Stepping away from the idea of free tuition in lieu of the NHS is likely a huge relief for the already cash-strapped sector. The funding logistics alone were enough to keep any education marketer awake at night.


Foreign Policy & Immigration

It’s an understatement to call the current state of international student recruitment rocky. Changes to rules on dependents, minimum pay thresholds for Visa holders, and threats to curb the graduation migration route have tremendously impacted foreign applications across the last year. In some cases, applications are down over 30% YoY.

Unfortunately, the Labour party isn’t likely to reverse this. Labour will continue reducing net migration within the workforce, particularly in sectors such as health and construction. They will also strengthen the Migration Advisory Committee and establish a framework for joint working with skills bodies across the UK, the Industrial Strategy Council and the Department for Work and Pensions. Their goal is to train more skilled workers within the existing UK population, instead of recruiting from abroad. None of these pledges are welcome news for international students looking to come to the UK.
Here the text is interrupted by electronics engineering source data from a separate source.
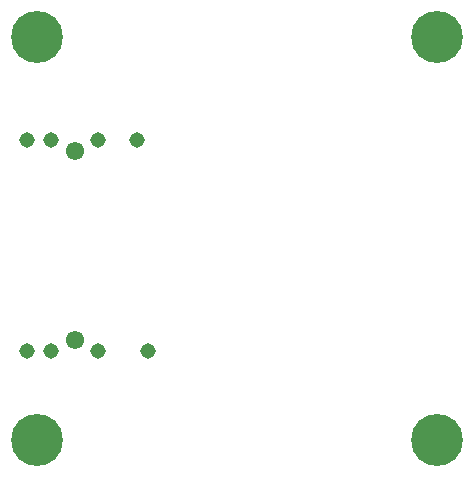
<source format=gbr>
%TF.GenerationSoftware,KiCad,Pcbnew,5.1.10-88a1d61d58~88~ubuntu18.04.1*%
%TF.CreationDate,2022-05-06T23:41:45+07:00*%
%TF.ProjectId,MX8Mx_EVK_MIPI_CSI-TSC_HM5065-ADAPTER,4d58384d-785f-4455-964b-5f4d4950495f,rev?*%
%TF.SameCoordinates,Original*%
%TF.FileFunction,Soldermask,Bot*%
%TF.FilePolarity,Negative*%
%FSLAX46Y46*%
G04 Gerber Fmt 4.6, Leading zero omitted, Abs format (unit mm)*
G04 Created by KiCad (PCBNEW 5.1.10-88a1d61d58~88~ubuntu18.04.1) date 2022-05-06 23:41:45*
%MOMM*%
%LPD*%
G01*
G04 APERTURE LIST*
%ADD10C,1.550000*%
%ADD11C,1.308000*%
%ADD12C,4.400000*%
G04 APERTURE END LIST*
D10*
%TO.C,J1*%
X108879400Y-88793500D03*
X108879400Y-104793500D03*
D11*
X114119400Y-87893500D03*
X110879400Y-87893500D03*
X106879400Y-87893500D03*
X104849400Y-87893500D03*
X115119400Y-105693500D03*
X110879400Y-105693500D03*
X106879400Y-105693500D03*
X104849400Y-105693500D03*
%TD*%
D12*
%TO.C,H4*%
X139552680Y-79159100D03*
%TD*%
%TO.C,H3*%
X139552680Y-113235740D03*
%TD*%
%TO.C,H2*%
X105714800Y-113235740D03*
%TD*%
%TO.C,H1*%
X105714800Y-79159100D03*
%TD*%
M02*

</source>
What it Means for Higher Education

Labour doesn’t appear to be interested in reversing some of the more damaging policies made by the previous government. At least not in the immediate term. In fact, they will continue to seek ways to curb migration as a whole, while improving domestic skillsets.
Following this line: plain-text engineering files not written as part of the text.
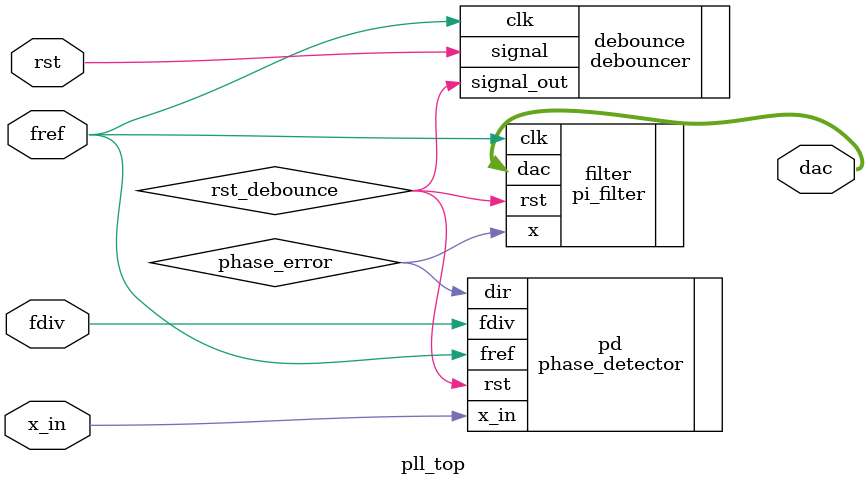
<source format=v>
`timescale 1ns / 1ps


module pll_top

    (input x_in,input rst, input fref, input fdiv, output [19:0] dac
    );
    
    wire phase_error;  
    wire rst_debounce;
    
    //debounce the reset signal  
    debouncer debounce(.signal(rst),.clk(fref),.signal_out(rst_debounce)); 
    
    //phase detector to determine phase error  
    phase_detector pd(.x_in(x_in),.rst(rst_debounce),.fref(fref), .fdiv(fdiv), .dir(phase_error));
    
    pi_filter filter(.rst(rst_debounce),.x(phase_error),.clk(fref),.dac(dac));   
    
    
endmodule

</source>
Now despite the downturn in applications from international students, the UK remains one of the top destinations for international study. We’ll just see fewer numbers than we are used to – A glaring problem for universities who rely on foreign students to fund domestic ones.


Higher Education

Higher education itself is a bit of a blind spot in the Labour Party’s manifesto. They’ve acknowledged the current funding model is unsustainable and pledge to ‘create a secure future for higher education and the opportunities it creates’. It’s nice to be recognised I suppose, but there’s been no concrete offering on how to do this. Recent comments from Starmer have indicated an openness to increasing current fees to help cash strapped universities. Whether or not that will become reality is to be seen.
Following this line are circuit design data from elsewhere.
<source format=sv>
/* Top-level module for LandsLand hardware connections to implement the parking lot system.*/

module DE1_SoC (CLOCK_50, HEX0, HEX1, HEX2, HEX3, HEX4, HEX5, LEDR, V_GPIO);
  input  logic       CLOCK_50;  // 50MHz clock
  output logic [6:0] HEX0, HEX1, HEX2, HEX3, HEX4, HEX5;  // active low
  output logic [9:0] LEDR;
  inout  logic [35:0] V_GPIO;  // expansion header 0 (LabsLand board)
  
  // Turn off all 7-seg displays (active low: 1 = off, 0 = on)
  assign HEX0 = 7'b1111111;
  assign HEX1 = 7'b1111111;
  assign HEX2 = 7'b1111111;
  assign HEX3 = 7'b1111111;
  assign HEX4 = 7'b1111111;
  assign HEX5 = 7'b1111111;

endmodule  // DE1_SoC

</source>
Instead, Labour has turned to the business world as a way to fix the system. They proposed ten-year budgets for R&D institutions to promote ‘meaningful partnerships with industry to keep the UK at the forefront of global innovation.’ This is alongside a commitment to work with universities to support spinouts and with industries to ensure start-ups have the financial access needed to grow.

Lastly, the party stated an intent to turn further education colleges into Technical Experience Colleges and improve apprenticeships to boost skills. This is essentially a continuation of the Tories plan to promote degree apprenticeships, though not quite to the same degree.

What it Means

Big question marks remain here. The problems the sector face are many, and there’s no simple fix for any of them. It’s perhaps why the party has treaded carefully on the subject throughout the election, opting to be hopeful rather than specific.

It appears the party thinks commercial partnerships will fill the gap for many institutions, but that’s only a temporary solution. Not all institutions will see the same benefit as well, with some excelling at research and development more than others.

While not exactly tangible, the biggest shift within HE from this government is the general attitude towards it. Anti-education rhetoric will no longer be pushed by the nation’s highest office, sparing many degrees the pain of regulatory cuts. It won’t reinvigorate the sector, just take pressure off it.


The Immediate Future of Higher Education

It’s interesting that as much as education took center stage in this election, the HE sector has little clarity on what to expect from its winner. What we do know is that the plans for early education, the NHS, foreign policy, and more, all have a role to play.

The pressures education faced from the previous government have alleviated for now, but that’s not enough to save a sector from this uncertainty. Instead, universities have been given more time to make a case for themselves, and adapt as they always have.